Does that make him a Hall of Famer someday? Instead of making Horry’s case in full, I’m telling you a story that hasn’t even happened yet. Maybe it will be this summer, maybe next summer, maybe 15 years from now. But when ESPN Classic shows Game 5 of the 2005 Finals some day and I’m calling my buddy House just to tell him, “Turn on Classic, they’re showing the Robert Horry game,” I can pretty much guarantee his response: “Which one?”
84. CLIFF HAGAN
Resume: 13 years, 7 quality, 6 All-Stars (1 ABA) … top 10 (’58, ’59) … 4-year peak: 23–10–4
… 2nd-best player on 1 champ (’58 Hawks) and 2 runner-ups (’60, ’61) … ’58 Playoffs: 28–11, 50% FG (11 G) … 5-year Playoffs peak: 23–10–3
A valuable playoff piece for St. Louis during their underrated playoff peak (one title, four Finals appearances). If you played for ten years in the fifties and sixties, peaked for five, and starred for a champion and a couple of runner-ups, that was a really good career during the Mad Men era, when everyone traveled coach, shared hotel rooms with roommates, smoked butts and drank coffee, got plastered after games, didn’t work out, didn’t eat right, didn’t take care of their bodies and banged bodies like they were playing rugby. One positive for the Hagan Experience: If the Best Damn Sports Show Period31 ever did a countdown of the top fifty racists in sports history, Hagan’s Hawks teams would have ranked up there with Jimmy the Greek, Al Campanis, Dixie Walker, Tom Yawkey and everyone else. 32 In an extended section about Lenny Wilkens in Breaks of the Game, it’s revealed that Hagan was the only Hawks teammate who reached out to Wilkens and treated him like an equal. As Chris Russo would say, “That’s a good job by you, Cliff!” Twyman and Hagan were definitely the starting forwards for the twentieth-anniversary White Guys You Would Have Wanted on Your Team if You Were Black team in 1966. You know, if they had one.
83. VINCE CARTER
Resume: 11 years, 9 quality, 8 All-Stars … ’99 Rookie of the Year … top 10 (’01), top 15
(’00) … 3-year peak: 26–6–4 … 10 straight 20+ PPG seasons … Playoffs: 26–7–6 (42 G) …

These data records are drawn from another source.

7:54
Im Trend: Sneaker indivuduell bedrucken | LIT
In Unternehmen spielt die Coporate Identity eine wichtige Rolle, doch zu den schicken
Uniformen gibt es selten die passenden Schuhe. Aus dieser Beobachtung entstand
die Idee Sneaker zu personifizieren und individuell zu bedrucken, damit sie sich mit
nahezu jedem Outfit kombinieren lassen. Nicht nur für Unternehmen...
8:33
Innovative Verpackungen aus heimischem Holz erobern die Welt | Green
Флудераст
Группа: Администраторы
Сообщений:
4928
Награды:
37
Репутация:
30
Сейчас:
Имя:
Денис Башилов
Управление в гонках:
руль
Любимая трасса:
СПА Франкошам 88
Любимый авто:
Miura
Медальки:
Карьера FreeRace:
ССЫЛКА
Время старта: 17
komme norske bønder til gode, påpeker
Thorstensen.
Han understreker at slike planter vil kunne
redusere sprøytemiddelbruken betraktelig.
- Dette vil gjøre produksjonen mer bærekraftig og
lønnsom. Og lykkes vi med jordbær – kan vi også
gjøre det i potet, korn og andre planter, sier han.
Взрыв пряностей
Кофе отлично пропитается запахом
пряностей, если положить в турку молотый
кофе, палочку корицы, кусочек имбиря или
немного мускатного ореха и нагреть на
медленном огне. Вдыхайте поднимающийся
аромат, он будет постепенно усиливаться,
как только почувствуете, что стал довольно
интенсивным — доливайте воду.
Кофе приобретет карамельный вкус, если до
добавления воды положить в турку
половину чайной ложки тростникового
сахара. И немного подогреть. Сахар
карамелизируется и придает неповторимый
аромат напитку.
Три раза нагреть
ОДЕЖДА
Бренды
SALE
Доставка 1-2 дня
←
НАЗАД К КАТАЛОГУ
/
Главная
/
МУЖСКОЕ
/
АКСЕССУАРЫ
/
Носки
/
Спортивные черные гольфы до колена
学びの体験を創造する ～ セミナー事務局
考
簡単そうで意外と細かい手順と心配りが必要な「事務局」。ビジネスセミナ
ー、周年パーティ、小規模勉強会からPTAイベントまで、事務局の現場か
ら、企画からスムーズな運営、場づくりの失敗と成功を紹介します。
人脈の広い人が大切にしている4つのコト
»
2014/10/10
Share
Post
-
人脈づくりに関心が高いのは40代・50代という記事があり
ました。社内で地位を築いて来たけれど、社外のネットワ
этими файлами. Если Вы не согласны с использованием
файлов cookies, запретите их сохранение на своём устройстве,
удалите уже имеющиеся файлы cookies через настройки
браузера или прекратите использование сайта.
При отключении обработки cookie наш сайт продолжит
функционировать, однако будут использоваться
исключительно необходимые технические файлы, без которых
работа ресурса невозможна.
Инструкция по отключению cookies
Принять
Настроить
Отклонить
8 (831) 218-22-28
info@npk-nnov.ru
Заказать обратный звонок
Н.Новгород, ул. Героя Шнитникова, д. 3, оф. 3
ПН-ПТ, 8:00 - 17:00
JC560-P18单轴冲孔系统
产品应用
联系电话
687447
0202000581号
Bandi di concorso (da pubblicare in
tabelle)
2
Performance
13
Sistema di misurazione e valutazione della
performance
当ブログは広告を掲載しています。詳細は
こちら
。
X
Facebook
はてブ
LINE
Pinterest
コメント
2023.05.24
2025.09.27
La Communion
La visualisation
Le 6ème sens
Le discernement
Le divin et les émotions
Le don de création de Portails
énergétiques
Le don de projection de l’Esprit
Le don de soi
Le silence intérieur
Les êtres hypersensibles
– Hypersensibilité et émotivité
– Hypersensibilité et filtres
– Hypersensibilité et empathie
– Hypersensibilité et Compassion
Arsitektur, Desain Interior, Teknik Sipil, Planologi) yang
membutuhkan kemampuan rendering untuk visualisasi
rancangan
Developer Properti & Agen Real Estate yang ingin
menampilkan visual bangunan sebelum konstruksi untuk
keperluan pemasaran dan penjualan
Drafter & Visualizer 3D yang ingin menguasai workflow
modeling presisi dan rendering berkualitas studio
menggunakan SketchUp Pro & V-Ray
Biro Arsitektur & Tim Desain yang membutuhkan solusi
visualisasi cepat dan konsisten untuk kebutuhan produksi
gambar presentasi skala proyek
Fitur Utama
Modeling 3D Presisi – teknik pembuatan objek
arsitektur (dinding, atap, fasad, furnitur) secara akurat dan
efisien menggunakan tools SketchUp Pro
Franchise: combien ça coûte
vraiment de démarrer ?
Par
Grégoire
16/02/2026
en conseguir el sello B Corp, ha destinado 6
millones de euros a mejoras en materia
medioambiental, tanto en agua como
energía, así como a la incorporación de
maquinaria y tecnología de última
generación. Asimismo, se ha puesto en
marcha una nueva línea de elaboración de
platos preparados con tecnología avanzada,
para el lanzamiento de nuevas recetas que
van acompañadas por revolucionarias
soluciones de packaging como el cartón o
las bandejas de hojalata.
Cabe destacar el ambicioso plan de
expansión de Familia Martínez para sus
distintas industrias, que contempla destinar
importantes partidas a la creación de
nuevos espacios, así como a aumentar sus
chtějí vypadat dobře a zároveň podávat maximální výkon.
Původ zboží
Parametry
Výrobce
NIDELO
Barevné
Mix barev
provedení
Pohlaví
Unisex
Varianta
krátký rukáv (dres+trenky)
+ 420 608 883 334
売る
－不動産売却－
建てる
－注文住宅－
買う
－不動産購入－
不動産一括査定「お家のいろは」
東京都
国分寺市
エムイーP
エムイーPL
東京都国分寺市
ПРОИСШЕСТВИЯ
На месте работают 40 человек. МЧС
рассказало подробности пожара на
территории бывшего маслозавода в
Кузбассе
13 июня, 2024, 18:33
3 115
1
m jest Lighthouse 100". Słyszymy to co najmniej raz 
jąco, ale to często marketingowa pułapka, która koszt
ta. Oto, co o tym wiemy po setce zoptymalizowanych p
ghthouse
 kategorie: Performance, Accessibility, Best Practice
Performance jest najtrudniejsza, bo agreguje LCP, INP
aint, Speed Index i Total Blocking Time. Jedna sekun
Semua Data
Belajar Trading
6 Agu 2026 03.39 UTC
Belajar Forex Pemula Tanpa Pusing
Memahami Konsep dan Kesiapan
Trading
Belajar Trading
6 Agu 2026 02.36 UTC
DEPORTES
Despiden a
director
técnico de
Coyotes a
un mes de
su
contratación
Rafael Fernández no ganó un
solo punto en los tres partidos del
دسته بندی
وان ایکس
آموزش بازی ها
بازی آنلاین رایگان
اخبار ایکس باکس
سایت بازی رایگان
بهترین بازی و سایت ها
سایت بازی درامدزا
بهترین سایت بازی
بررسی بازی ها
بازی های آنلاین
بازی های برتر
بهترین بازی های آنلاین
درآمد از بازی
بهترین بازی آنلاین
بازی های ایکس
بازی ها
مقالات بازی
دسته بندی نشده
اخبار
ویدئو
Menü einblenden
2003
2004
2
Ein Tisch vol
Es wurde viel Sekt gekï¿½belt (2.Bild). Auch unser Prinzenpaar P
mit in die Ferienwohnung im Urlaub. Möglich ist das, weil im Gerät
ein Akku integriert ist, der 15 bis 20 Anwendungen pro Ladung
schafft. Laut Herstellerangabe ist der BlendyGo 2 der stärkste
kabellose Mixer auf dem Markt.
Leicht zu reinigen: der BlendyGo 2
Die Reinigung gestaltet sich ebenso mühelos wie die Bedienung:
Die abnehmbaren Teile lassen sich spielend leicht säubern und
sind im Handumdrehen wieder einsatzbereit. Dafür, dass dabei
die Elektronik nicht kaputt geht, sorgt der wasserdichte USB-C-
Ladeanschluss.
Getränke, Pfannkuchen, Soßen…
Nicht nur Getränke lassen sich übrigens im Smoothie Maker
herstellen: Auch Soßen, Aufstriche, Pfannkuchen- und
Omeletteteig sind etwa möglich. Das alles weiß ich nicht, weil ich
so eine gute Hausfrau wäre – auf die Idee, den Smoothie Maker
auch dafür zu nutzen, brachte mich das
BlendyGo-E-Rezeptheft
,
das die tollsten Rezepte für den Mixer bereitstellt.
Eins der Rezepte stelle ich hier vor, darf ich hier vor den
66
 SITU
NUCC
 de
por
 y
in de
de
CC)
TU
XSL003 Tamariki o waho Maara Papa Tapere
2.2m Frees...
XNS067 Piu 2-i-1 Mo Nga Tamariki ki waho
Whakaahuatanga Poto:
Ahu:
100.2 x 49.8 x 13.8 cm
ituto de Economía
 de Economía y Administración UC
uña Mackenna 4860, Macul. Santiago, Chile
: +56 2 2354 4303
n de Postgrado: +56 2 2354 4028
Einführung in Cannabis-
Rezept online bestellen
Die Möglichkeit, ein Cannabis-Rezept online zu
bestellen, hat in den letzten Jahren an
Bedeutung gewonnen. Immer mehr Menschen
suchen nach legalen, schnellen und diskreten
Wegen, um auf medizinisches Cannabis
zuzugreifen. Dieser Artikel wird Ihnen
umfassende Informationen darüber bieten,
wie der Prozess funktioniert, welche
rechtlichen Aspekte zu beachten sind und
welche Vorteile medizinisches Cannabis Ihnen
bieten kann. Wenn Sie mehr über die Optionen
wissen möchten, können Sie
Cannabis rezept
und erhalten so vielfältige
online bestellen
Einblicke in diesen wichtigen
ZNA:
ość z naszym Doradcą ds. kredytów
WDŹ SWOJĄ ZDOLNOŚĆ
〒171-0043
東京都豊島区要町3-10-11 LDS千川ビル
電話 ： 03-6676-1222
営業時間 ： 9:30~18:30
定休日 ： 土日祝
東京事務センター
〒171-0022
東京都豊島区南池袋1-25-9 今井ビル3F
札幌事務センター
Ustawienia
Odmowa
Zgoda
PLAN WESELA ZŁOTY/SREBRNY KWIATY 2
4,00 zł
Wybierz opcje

Playoffs record: most threes in one half (8)
I’ve never been a fan of gifted offensive stars w
ho couldn’t defend anyone, screwed over entire cities and thrived in dunk contests versus playoff games. In a related story, Vince has played eleven years without making it past the second round. Even weirder, his cousin Tracy McGrady never made it past the first round. No truth to the rumor that their annual family softball game only goes six innings before it abruptly stops. But Vince’s career has been particularly annoying for a variety of reasons. His most famous moment? The time he leapfrogged Frederic Weis for a monster throwdown in the 2000 Olympics. (Anytime someone’s career highlight involves Fred Weis, really, what more can be said?) 33 His breakout playoff season? The spectacular ’01
showdown against Allen Iverson, when they swapped 50-point games in Games 3 and 4 and the series came down to Vince’s missed three at the buzzer in Game 7. (That was the same day that Vince famously chartered a plane so he could attend his UNC graduation in person, then flew back to Philly afterward. It’s the perfect Vince Carter story—he put himself ahead of his team. And they lost.) His enduring trait? He milked injuries and collisions like nobody we’ve seen and brought the phrase “acting like he just got shot” to another level. (Nobody in NBA history had the words “Get up, you pussy!” screamed at him by more fans. Nobody.) His legacy? He’s the premier “so talented, shoulda been so much better” guy of his generation.